5/ Pigeonhole, Generalise and Stereotype:
- Stop discernment by assuming hearsay to be ‘fact’ and past behaviour to be current.
- Such assumptions result in repetitive dynamics and patterns.
6/ Become self-fulfilling prophecies of high or low expectations:
- Positive or negative labels can result in self-sabotage, or perfectionism, to fulfill a role.
- Both often lead to resentment and blame.
So what drives our labelling?
Beneath the surface of a social label lie:
- The need for social inclusion
- Social approval and
- Self-esteem (including comparison and competition)
As social beings most of us seek inclusion and varying degrees of external approval. Because norms make social exclusion a reality and potential threat, self-esteem and comparison drive many of our social relations and often give rise to competition.
Therefore, consciously or otherwise, labels that are disparaging, stigmatising and excluding, can boost self-esteem and strengthen a sense of belonging. In fact, having a common scapegoat also forms many social and workplace groups.

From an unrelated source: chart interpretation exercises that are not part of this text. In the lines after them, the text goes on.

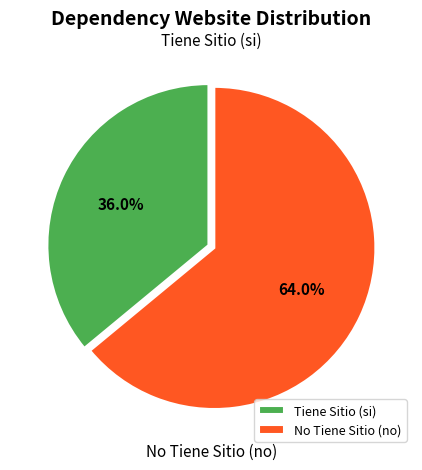

How many slices are in this pie chart?

2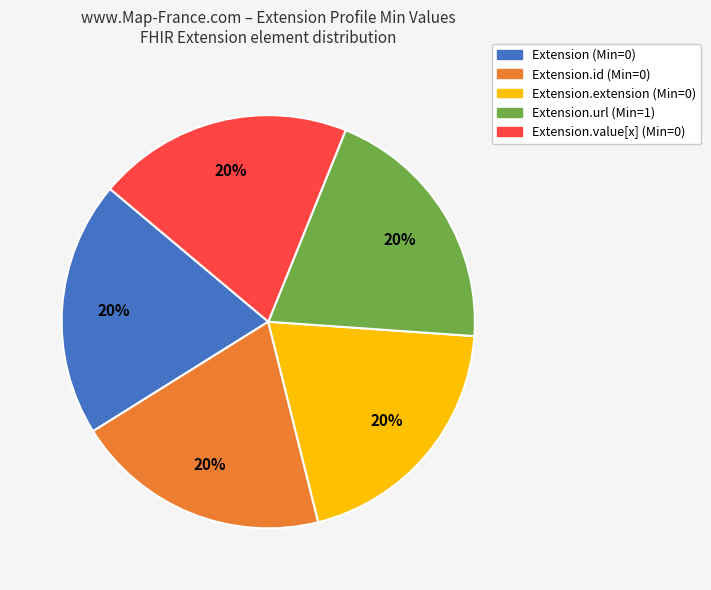

How many segments does this pie chart have?

5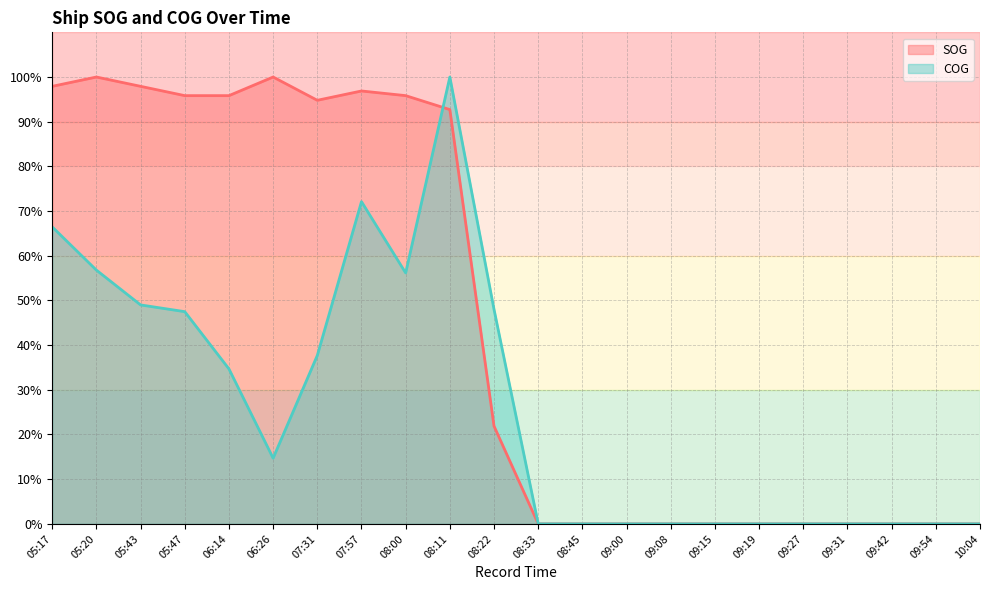

What is the sum of all SOG values?

989.6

So labelling others can suppress, or momentarily lull, any sense of social inadequacy, self-criticism and potential social exclusion.
The Label Cycle:
© Marina Sala
Disparaging labels reinforce a duality of inclusion and exclusion. This can accentuate a wavering self-esteem, which leads to comparison, the covering-up of deep vulnerabilities and more labelling to increase our sense of ‘Ok-ness’.

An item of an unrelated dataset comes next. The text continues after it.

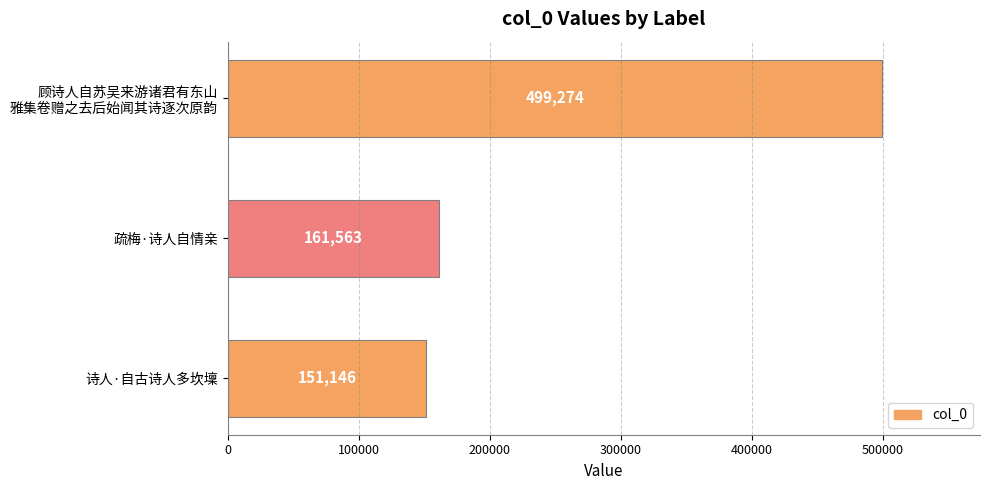

Reading top to bottom, extract all data points from this chart.

499274	161563	151146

This cycle affects conscious communication and reduces tolerance and compassion for self and others. It also makes labels the hot potatoes we throw around, also at ourselves, or seek to avoid.
So how can we approach labels differently?
For us to foster inclusion, connection and understanding in our interpersonal relations, we need to:
- Challenge the behaviour and not the person:
- We name the behaviour and express how it affects us: E.g “I feel afraid when you shout at me…” or, to a child: “It hurts me when you hit me.”
- As opposed to: “You are a bully / mean” or even: “You’re behaving like a “*%^@!
- Changing the focus removes the judgment, label and accusation. We also take responsibility for our feelings and reaction.
- Explore our own assumptions:
- Separate impact from intent: Something can affect us negatively, without necessarily having been intended to. Exploring their intention rather than labelling them, can increase understanding and connection.
- Discern between projection and reality: Am I relating to this person based on how I see of them right now; or based on old labels, stereotypes and generalisations?
- Be courageous! Explore & express your feelings, needs, assumptions and personal fears that may be triggering your labelling and reaction.
- Be curious! Explore the feelings, needs and fear that lie behind someone’s label of you or others. (E.g. “Why do you say that?” “What do you mean by that?” Or “Is that a fact, hearsay or interpretation?”)
Labels limit understanding; they reduce a whole person to one word or phrase and eclipse the human being behind it. Many labels are often used without knowledge of what they actually mean, or why we are using them in that moment. Understanding what’s behind them can potentially make us more curious about their use, and increase mutual inclusion, understanding and compassion.